Even if politicians were the obedient followers of FIRE’s commands, it’s hard to see much value in any of FIRE’s feeble legislative accomplishments. Those bans on campus speech zones? Administrators obeying their political rulers simply turned the entire campus into a speech zone with repressive time, place and manner rules. There’s no evidence that any law supported by FIRE has had a long-term beneficial impact on campus free speech. And training politicians to exert control over colleges whenever they perceive a problem has opened a Pandora’s box that cannot be controlled.
FIRE has done enormous good to promote free expression on college campuses in the 21st century by shaming and suing universities that violate it. But the allure of a government cure for campus censorship proved too much even for a libertarian group.

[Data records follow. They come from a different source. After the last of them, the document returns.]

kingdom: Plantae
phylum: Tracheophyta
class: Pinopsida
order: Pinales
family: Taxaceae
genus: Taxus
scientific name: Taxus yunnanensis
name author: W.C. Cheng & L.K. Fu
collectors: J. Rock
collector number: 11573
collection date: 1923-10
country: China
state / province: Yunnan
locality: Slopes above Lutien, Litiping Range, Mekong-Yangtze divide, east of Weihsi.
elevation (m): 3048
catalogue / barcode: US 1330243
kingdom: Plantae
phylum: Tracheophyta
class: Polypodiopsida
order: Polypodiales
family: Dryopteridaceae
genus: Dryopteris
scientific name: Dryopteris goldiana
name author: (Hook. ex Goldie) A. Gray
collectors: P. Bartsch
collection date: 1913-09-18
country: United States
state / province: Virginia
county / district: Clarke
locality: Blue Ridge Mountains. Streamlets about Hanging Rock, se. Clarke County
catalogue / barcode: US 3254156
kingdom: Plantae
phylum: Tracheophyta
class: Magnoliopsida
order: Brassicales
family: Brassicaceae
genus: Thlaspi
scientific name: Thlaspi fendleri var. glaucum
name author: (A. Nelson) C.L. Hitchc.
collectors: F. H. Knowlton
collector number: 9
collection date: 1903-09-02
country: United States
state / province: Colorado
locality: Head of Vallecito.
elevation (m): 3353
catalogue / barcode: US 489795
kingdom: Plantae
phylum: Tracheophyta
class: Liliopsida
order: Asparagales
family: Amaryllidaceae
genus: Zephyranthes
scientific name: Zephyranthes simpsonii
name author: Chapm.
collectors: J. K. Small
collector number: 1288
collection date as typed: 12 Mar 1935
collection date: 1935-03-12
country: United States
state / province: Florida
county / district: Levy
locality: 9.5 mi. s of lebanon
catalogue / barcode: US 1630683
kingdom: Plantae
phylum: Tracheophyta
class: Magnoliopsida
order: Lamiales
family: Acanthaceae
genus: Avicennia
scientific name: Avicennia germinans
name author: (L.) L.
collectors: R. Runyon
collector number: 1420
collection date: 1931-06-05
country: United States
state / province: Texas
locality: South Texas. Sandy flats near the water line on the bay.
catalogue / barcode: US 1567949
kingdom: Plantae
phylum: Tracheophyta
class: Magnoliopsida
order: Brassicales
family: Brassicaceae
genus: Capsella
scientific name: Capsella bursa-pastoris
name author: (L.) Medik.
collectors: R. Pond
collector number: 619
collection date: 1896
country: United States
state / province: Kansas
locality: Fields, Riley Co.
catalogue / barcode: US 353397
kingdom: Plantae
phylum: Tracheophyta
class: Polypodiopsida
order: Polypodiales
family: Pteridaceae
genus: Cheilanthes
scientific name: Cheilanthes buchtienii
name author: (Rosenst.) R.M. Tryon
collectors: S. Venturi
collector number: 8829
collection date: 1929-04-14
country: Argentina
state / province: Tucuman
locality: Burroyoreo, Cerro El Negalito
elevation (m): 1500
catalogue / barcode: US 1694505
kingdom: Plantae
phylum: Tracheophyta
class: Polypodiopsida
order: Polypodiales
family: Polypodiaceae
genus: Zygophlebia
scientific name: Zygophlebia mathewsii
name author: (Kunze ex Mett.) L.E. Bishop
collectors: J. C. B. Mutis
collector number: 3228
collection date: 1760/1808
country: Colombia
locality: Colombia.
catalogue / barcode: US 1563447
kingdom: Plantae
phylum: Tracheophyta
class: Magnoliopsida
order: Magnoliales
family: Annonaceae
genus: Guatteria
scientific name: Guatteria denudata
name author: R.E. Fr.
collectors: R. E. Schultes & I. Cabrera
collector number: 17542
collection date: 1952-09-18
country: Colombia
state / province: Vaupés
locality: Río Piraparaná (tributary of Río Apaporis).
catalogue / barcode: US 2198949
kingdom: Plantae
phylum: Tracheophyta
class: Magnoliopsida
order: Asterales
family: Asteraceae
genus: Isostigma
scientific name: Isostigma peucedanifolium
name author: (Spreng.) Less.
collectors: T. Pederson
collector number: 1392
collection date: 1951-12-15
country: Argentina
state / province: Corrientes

It’s not enough for Lukianoff and FIRE to have benevolent motives and good goals in seeking to end campus censorship. They also have to use the right methods to achieve their aims. Government control can’t be the tool used to pursue better policies—especially when the goal is to defeat censorship.
Other groups have witnessed the evils of the Trump administration and changed their tune about political control. Heterodox Academy hired FIRE’s former legislative director, Joe Cohn, in 2024 to head up a new policy team with its own legislative agenda, and in the first days of the new Trump administration Heterodox Academy wrote a letter to Trump, praising how he “rightly championed free speech on college campuses.”
To its credit, Heterodox Academy last fall quickly made a sharp U-turn. It decided to eliminate its policy approach and pursue reforms the right way: by persuading colleges to adopt changes rather than asking politicians to force them on higher education.
Perhaps if FIRE gave up on the false dream of campus utopias imposed by our glorious political leaders, it could focus on real ways to improve free expression: tenure, shared governance, the right to organize and similar measures that limit administrative power. FIRE could ask colleges to adopt the core policies and procedures of the AAUP.
FIRE’s legislative team is still essential—to fight against all of the terrible laws that FIRE’s Republican friends have been proposing and passing, and to propose new laws that limit political interference in higher education and stop government censorship.
In rare circumstances legislative intervention can be useful, when it’s necessary to restore basic rights that the courts have overturned. The Student Press Law Center’s New Voices legislation protects student press rights that the Supreme Court eliminated.
But real reform is difficult. It requires years of work, long-term education to change hearts and minds, and policies and practices. Government-imposed “reform” is a menace that can’t be controlled, one that fails to create the true conditions for improving higher education and has the capacity for unprecedented destruction and repression that we have all witnessed.
No credible advocate of free expression can look at the torrent of government censorship in the past year and proudly declare that now we need more government action to liberate higher education. Perhaps Lukianoff will reconsider FIRE’s plans in light of its own ominous data and finally admit the hard truth about the monster of government control.